### Your objective:
Work out how many lines in the entries contain the string "août", and give nothing but that number.

Entries taken from a collection:
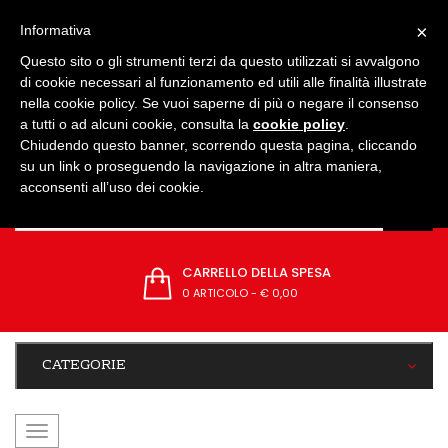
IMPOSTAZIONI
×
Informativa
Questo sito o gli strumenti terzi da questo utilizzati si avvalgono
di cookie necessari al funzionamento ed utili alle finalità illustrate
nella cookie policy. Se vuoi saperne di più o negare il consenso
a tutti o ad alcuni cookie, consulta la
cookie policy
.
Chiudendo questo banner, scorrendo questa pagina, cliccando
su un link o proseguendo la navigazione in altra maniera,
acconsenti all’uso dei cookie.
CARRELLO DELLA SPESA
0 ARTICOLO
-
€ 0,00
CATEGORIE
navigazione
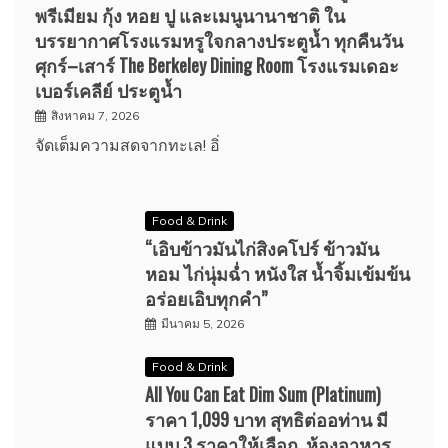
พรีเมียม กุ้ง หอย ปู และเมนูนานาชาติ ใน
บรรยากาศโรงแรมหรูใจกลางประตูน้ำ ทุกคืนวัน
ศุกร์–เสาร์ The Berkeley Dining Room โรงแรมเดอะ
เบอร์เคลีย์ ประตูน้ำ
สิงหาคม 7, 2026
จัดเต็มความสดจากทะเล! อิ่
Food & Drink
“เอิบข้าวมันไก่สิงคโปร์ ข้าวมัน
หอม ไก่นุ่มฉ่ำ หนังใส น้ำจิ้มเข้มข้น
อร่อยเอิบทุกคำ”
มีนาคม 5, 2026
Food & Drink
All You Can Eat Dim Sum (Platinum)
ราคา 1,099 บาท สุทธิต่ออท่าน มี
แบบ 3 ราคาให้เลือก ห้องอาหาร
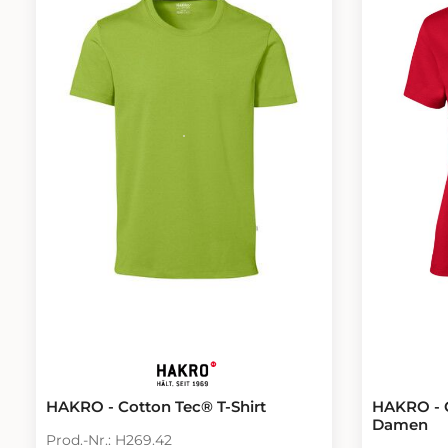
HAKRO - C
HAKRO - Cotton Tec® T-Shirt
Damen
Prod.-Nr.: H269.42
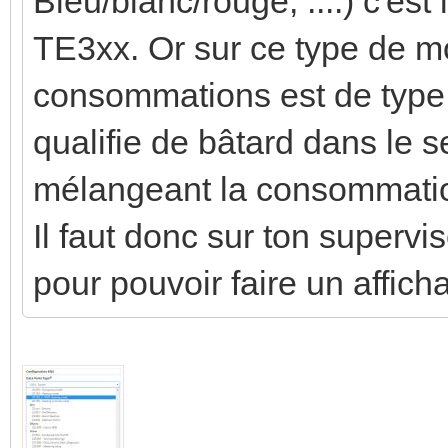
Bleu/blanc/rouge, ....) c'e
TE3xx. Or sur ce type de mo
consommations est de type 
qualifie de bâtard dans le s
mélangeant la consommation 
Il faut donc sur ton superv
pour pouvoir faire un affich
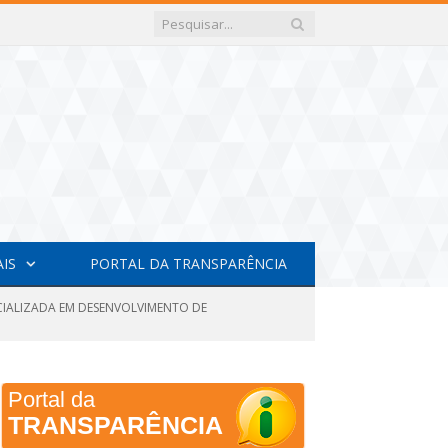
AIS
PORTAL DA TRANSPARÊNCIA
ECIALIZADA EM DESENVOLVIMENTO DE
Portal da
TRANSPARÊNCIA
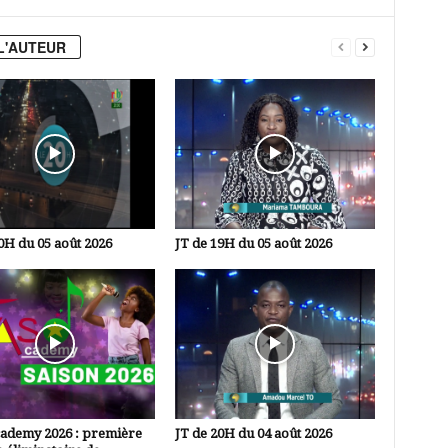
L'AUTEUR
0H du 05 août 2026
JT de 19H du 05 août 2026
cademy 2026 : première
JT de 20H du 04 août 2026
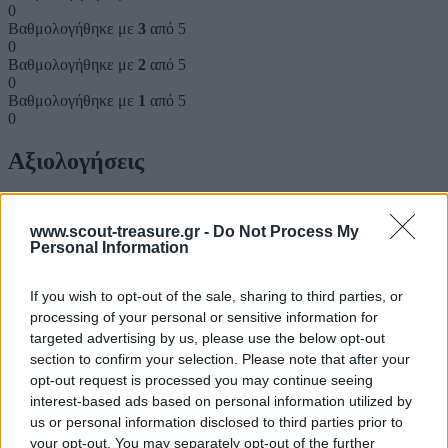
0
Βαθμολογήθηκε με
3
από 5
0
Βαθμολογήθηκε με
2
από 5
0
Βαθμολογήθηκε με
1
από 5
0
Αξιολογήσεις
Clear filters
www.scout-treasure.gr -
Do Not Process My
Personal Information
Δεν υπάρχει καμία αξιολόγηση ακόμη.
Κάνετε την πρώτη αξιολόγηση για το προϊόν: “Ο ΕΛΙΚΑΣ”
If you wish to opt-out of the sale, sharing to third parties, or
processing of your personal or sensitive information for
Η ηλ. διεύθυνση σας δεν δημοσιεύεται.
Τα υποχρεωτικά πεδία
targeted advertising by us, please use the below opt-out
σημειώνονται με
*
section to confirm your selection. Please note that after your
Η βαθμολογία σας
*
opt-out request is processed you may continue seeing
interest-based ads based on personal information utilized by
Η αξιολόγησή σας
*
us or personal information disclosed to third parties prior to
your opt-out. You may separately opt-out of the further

### Solved problem:
3